# Radiator leak?



## firebird (Feb 6, 2011)

it seems that coolant is coming from the top of radiator, the filler/neck part, and is leaking down the raditor. i will assume at first that it is the cap issue. But, before i do i wanted to see if anyone had issue with the rad around the neck part. the 2 lines seem to be fine when cold as it hasnot been fired up yet. its been sitting for a while and battery is out. i have noticed the coolant on the fan and over some lines around tranny lines and ac lines, seeming as it spit it last time i drove it.

i hope it's the cap. ended up filling it to top and will check later if it lost any.
any tests i can do to check the system?


----------



## motoristx (Apr 27, 2010)

i've seen a little pump that is built into a raditor cap. the way you can pressure it up without heating it up... i don't know how much it costs.

theres a lot of plastic in there and i've seen people break plastic radiator parts by leaning into it and placing a hand in the wrong spot...


----------



## firebird (Feb 6, 2011)

I think it might have been one of the lines on top as the clip on it was lose. Fixed that part. The radiator was like 80% full, is that normal?? I added coolant all the way to top 2 days ago to see if it will leak and so far it's the same level on top. 

My question is are these supposed to be filled to top or less before I start running it??


----------



## Poncho Dan (Jun 30, 2009)

As long as there's coolant in the overflow tank, it should balance itself out. After you run it, check the overflow tank and top it off if you have to.


----------



## HP11 (Apr 11, 2009)

motoristx said:


> i've seen a little pump that is built into a raditor cap. the way you can pressure it up without heating it up... i don't know how much it costs


A radiator pressure tester? You can get a cheap one at Harbor Freight for about 70 bucks and better ones range up to over 300+ bucks or so depinding on the quality and complexity of the kit. I have a middle of the road Stant brand tester that I've had for years.


----------



## motoristx (Apr 27, 2010)

HP11 said:


> A radiator pressure tester?
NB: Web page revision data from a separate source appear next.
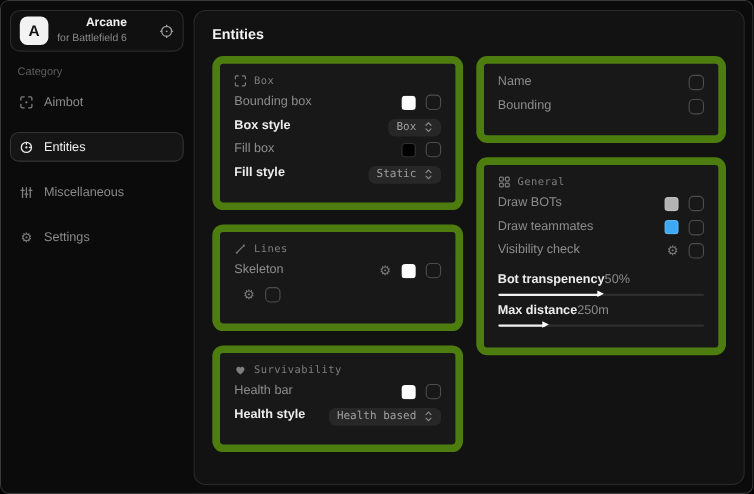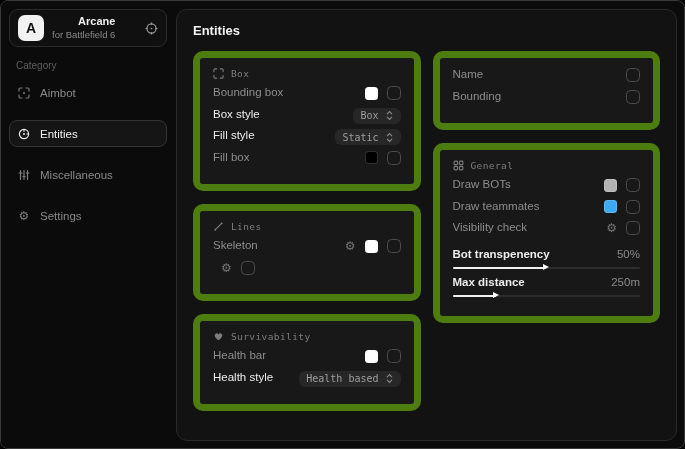--- a/index.html
+++ b/index.html
@@ -32,30 +32,30 @@
   .panel{height:100%;background:#121212;border:1px solid #2a2a2a;border-radius:11px;padding:13px 16px;overflow:hidden;}
   .page-title{font-size:13px;font-weight:700;color:#f2f2f2;}
   .cols{display:flex;gap:12px;margin-top:13px;align-items:flex-start;}
   .col{flex:1;display:flex;flex-direction:column;gap:13px;min-width:0;}
   .card{background:#181818;border:7px solid #4d7c0f;border-radius:10px;padding:10px 13px 12px;}
   .card-head{display:flex;align-items:center;gap:7px;color:#7d7d7d;
     font-family:"DejaVu Sans Mono",monospace;font-size:9.5px;letter-spacing:.4px;margin-bottom:7px;}
   .card-head svg{display:block;}
   .row{display:flex;align-items:flex-start;min-height:21.5px;}
   .row-label{flex:1;font-size:11.5px;color:#8d8d8d;white-space:nowrap;overflow:hidden;text-overflow:ellipsis;}
-  .row.emph .row-label{color:#ececec;font-weight:400;}
+  .row.emph .row-label{color:#ececec;font-weight:700;}
   .ctrls{display:flex;align-items:center;gap:9px;margin-left:8px;}
   .swatch{width:13px;height:13px;border-radius:3.5px;border:1px solid rgba(255,255,255,.18);cursor:pointer;}
   .checkbox{width:14px;height:14px;border:1.5px solid #4d4d4d;border-radius:4.5px;cursor:pointer;}
   .gearbtn{color:#777;font-size:12px;line-height:1;cursor:pointer;font-family:"DejaVu Sans",sans-serif;}
   .select{background:#272727;border-radius:6px;padding:2.5px 7px;display:flex;align-items:center;gap:6px;cursor:pointer;}
   .select .sel-val{font-family:"DejaVu Sans Mono",monospace;font-size:10px;color:#9f9f9f;}
   .select svg{display:block;color:#8a8a8a;}
   .slider-group{margin-top:5px;margin-bottom:7px;}
-  .slider-head{display:flex;justify-content:space-between;align-items:center;font-size:11.5px;}
+  .slider-head{display:flex;justify-content:flex-start;align-items:center;font-size:11.5px;}
   .slider-head .s-label{color:#ececec;font-weight:700;}
   .slider-head .s-value{color:#8a8a8a;}
   .slider-track{margin-top:7px;height:2px;background:#2d2d2d;border-radius:2px;position:relative;cursor:pointer;}
   .slider-fill{position:absolute;left:0;top:0;height:2px;background:#f0f0f0;border-radius:2px;}
   .slider-thumb{position:absolute;top:-2.5px;width:0;height:0;
     border-top:3.5px solid transparent;border-bottom:3.5px solid transparent;border-left:6px solid #fff;}
 </style>
 </head>
 <body>
 
@@ -143,40 +143,40 @@
                   <span class="select">
           <span class="sel-val">Box</span>
           <span>
                       <svg width="9" height="11" viewBox="0 0 10 12" fill="none" stroke="currentColor" stroke-width="1.2" stroke-linecap="round">
                         <path d="M2.5 4.2L5 1.7l2.5 2.5M2.5 7.8L5 10.3l2.5-2.5"></path>
                       </svg>
                     </span>
                   </span>
                 </span>
               </div>
+              <div class="row">
+        <span class="row-label">Fill box</span>
+        <span class="ctrls">
+                  <span class="swatch" style="background:#000000"></span>
+                  <span class="checkbox"></span>
+                </span>
+              </div>
               <div class="row emph">
         <span class="row-label">Fill style</span>
         <span class="ctrls">
                   <span class="select">
           <span class="sel-val">Static</span>
           <span>
                       <svg width="9" height="11" viewBox="0 0 10 12" fill="none" stroke="currentColor" stroke-width="1.2" stroke-linecap="round">
                         <path d="M2.5 4.2L5 1.7l2.5 2.5M2.5 7.8L5 10.3l2.5-2.5"></path>
                       </svg>
                     </span>
                   </span>
                 </span>
               </div>
-              <div class="row">
-        <span class="row-label">Fill box</span>
-        <span class="ctrls">
-                  <span class="swatch" style="background:#000000"></span>
-                  <span class="checkbox"></span>
-                </span>
-              </div>
             </div>
             <div class="card">
               <div class="card-head">
       <span>
                   <svg width="11" height="11" viewBox="0 0 12 12" fill="none" stroke="currentColor" stroke-width="1.2" stroke-linecap="round">
                     <path d="M2.5 9.5l7-7"></path>
                     <circle cx="2.5" cy="9.5" r="1" fill="currentColor" stroke="none"></circle>
                     <circle cx="9.5" cy="2.5" r="1" fill="currentColor" stroke="none"></circle>
                   </svg>
                 </span>

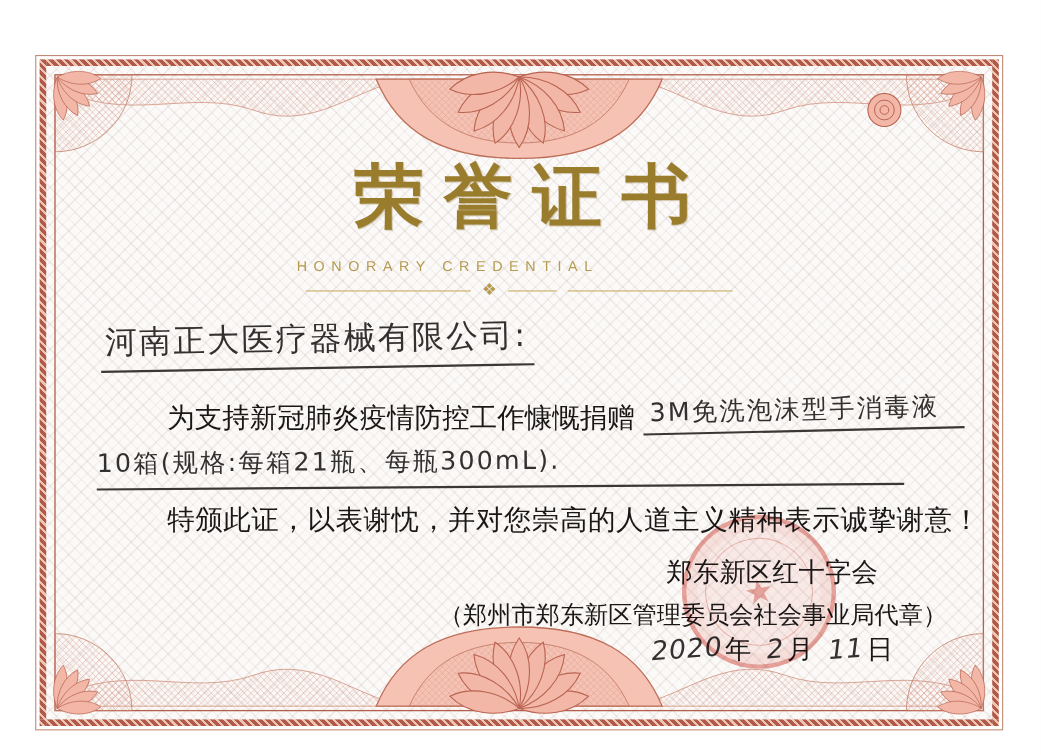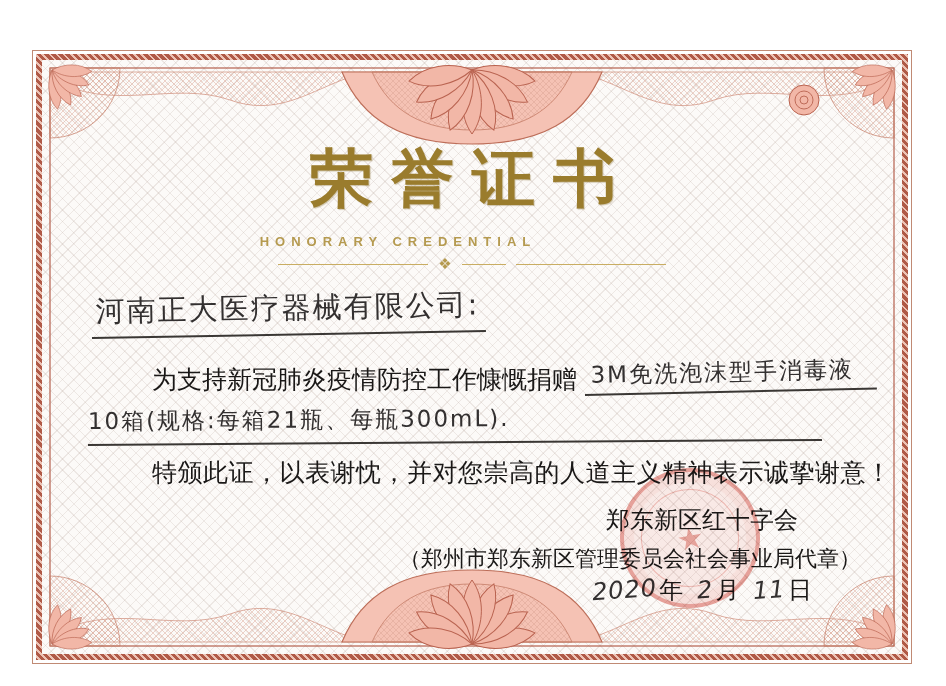--- a/index.html
+++ b/index.html
@@ -16,29 +16,29 @@
     background:
       repeating-linear-gradient(45deg, rgba(176,158,150,.20) 0 1px, transparent 1px 8px),
       repeating-linear-gradient(135deg, rgba(176,158,150,.20) 0 1px, transparent 1px 8px),
       #fcfaf8;
   }
   .deco{position:absolute;left:0;top:0;width:860px;height:594px;pointer-events:none;}
   .content{position:absolute;left:0;top:0;width:860px;height:594px;}
 
   
   .abs{position:absolute;white-space:nowrap;}
-  .gold{color:#9a7c2d;}
+  .gold{color:#9a7c2d;padding-left:12px;}
   .title{
     top:76px;left:0;width:860px;text-align:center;
     font-size:63px;font-weight:700;letter-spacing:18px;margin-right:-18px;
     text-shadow:1px 1px 1px rgba(122,96,32,.35);
   }
   .subtitle{
-    top:174px;left:0;width:712px;text-align:center;
-    font-size:13px;font-weight:700;letter-spacing:6px;color:#b59a4f;
+    top:174px;left:9px;width:712px;text-align:center;
+    font-size:13px;font-weight:400;letter-spacing:6px;color:#b59a4f;
     font-family:"Liberation Sans","DejaVu Sans",sans-serif;
   }
   .divider{top:197px;left:0;width:860px;display:flex;align-items:center;justify-content:center;gap:10px;}
   .dline{display:inline-block;width:150px;height:1px;background:#c9ad62;}
   .dline.short{width:44px;}
   .orn{font-size:15px;color:#b59a4f;line-height:1;}
 
   .printed{color:#1a1817;font-weight:400;}
   .handwritten{
     font-family:"DejaVu Sans","Liberation Sans",sans-serif;

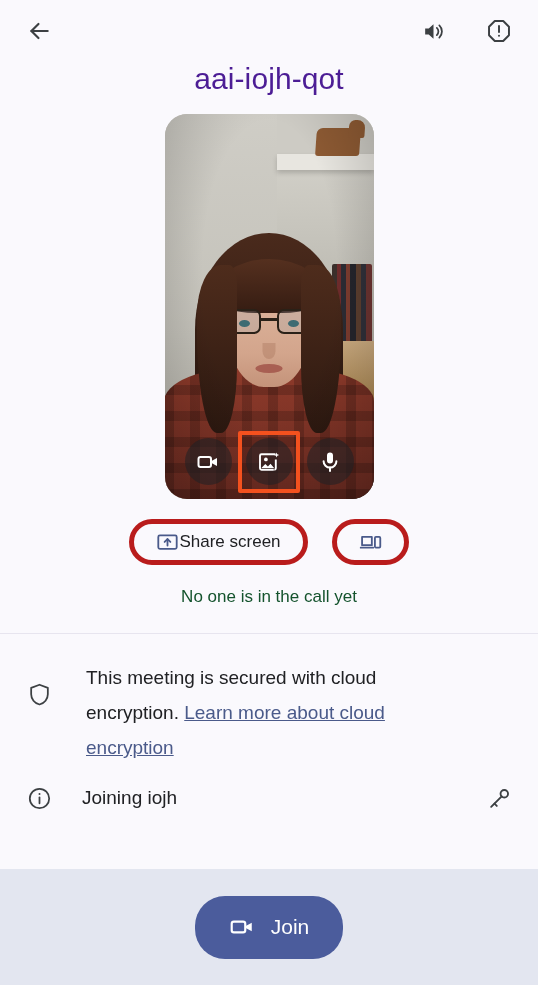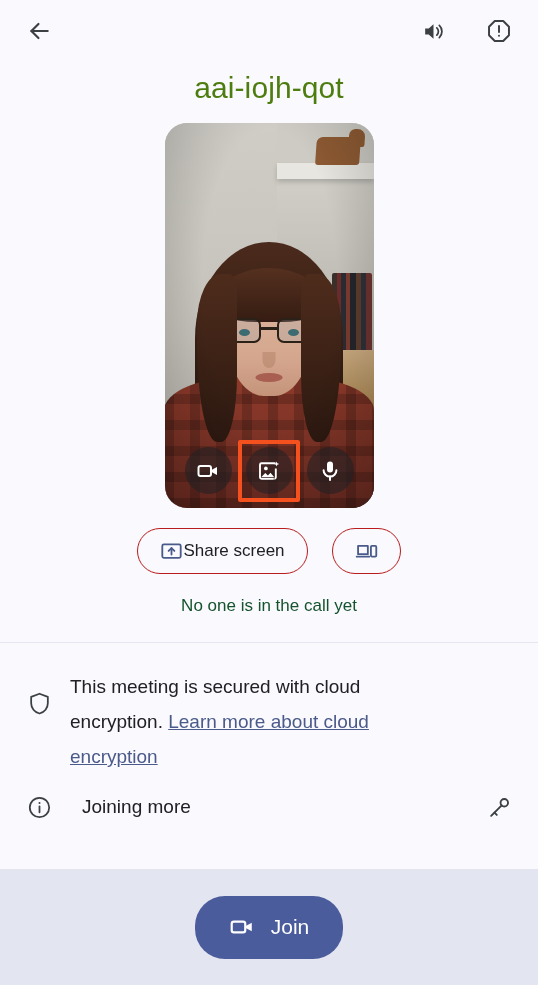--- a/index.html
+++ b/index.html
@@ -38,23 +38,22 @@
     color: #3c4043;
     cursor: pointer;
     border-radius: 50%;
   }
   .iconbtn svg { display: block; }
 
   
   .meeting-code {
     text-align: center;
     font-size: 30px;
-    color: #4d7c0f;
+    color: #4c1d95;
     letter-spacing: 0.1px;
-    margin-top: 9px;
     font-weight: 400;
   }
 
   
   .preview-wrap {
     display: flex;
     justify-content: center;
     margin-top: 18px;
   }
   .preview {
@@ -207,21 +206,21 @@
   }
 
   
   .pills {
     display: flex; justify-content: center; align-items: center;
     gap: 24px;
     margin-top: 20px;
   }
   .pill {
     height: 46px;
-    border: 1px solid #b91c1c;
+    border: 5px solid #b91c1c;
     border-radius: 24px;
     background: #faf9fd;
     display: flex; align-items: center;
     gap: 0;
     padding: 0 22px;
     font-size: 17px;
     color: #202124;
     cursor: pointer;
     white-space: nowrap;
   }
@@ -242,21 +241,21 @@
     height: 1px;
     background: #e7e5ef;
     width: 100%;
   }
 
   
   .info-row {
     display: flex;
     align-items: flex-start;
     padding: 26px 26px 0 26px;
-    gap: 18px;
+    gap: 34px;
   }
   .info-icon {
     flex: 0 0 auto;
     width: 26px;
     display: flex; justify-content: center;
     color: #3c4043;
     padding-top: 22px;
   }
   .info-icon svg { display: block; }
   .info-text {
@@ -451,21 +450,21 @@
 </div>
 
 <div class="info-row clipped">
   <div class="info-icon">
     <svg width="25" height="25" viewBox="0 0 24 24" fill="none" stroke="currentColor" stroke-width="1.7" stroke-linecap="round">
       <circle cx="12" cy="12" r="9.3"></circle>
       <line x1="12" y1="11" x2="12" y2="16.6"></line>
       <circle cx="12" cy="7.6" r="0.95" fill="currentColor" stroke="none"></circle>
     </svg>
   </div>
-  <div class="info-text">Joining more</div>
+  <div class="info-text">Joining iojh</div>
   <div class="trailing-icon">
     <svg width="25" height="25" viewBox="0 0 24 24" fill="none" stroke="currentColor" stroke-width="1.8" stroke-linecap="round" stroke-linejoin="round">
       <circle cx="16.6" cy="7.4" r="3.6"></circle>
       <path d="M14.1 9.9L4 20"></path>
       <path d="M7.2 16.9l2.2 2.2"></path>
     </svg>
   </div>
 </div>
 
 <div class="bottombar">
You can get a cheap one at Harbor Freight for about 70 bucks and better ones range up to over 300+ bucks or so depinding on the quality and complexity of the kit. I have a middle of the road Stant brand tester that I've had for years.


Harbor Freight! Best cheap tools in the world! lol, I love that place


----------



## jpalamar (Jul 22, 2008)

HP11 said:


> A radiator pressure tester? You can get a cheap one at Harbor Freight for about 70 bucks and better ones range up to over 300+ bucks or so depinding on the quality and complexity of the kit. I have a middle of the road Stant brand tester that I've had for years.


Just don't buy Stant t-stats! I went through 3 in 1 year before I manned up and went to GM for an OEM one.


----------



## firebird (Feb 6, 2011)

good info lads, i will keep this in mind...will be flushing the coolant in spring anyway, just want to make sure that it's not leaking before i do it. 

And, quick question, silly that is, how do i take the rail fuel guards off? just recently got the car so i'm still learning. i did not see any clips and i don't want to pull it to break it.


----------



## motoristx (Apr 27, 2010)

firebird said:


> good info lads, i will keep this in mind...will be flushing the coolant in spring anyway, just want to make sure that it's not leaking before i do it.
> 
> And, quick question, silly that is, how do i take the rail fuel guards off? just recently got the car so i'm still learning. i did not see any clips and i don't want to pull it to break it.


ha ha, now i got a coolant leak! thats what i get for reusing an old hose.

I'm not looking at it right now, but i think there is a screw on each side of the fuel rail, then just pull it off the orings on the injectors. You'll need a Special tool for getting the fuel line off of it. Forgot what it's called, i just call it a fuel line opener. its like a small plastic ring you insert into the connection, Harbor Freight has themSearch results for: 'fuel line'! I'd be replacing all the orings when it goes back together, just rather be safe then having fuel leaking over hot stuff.


----------



## firebird (Feb 6, 2011)

cool thanks, i'll check into it


----------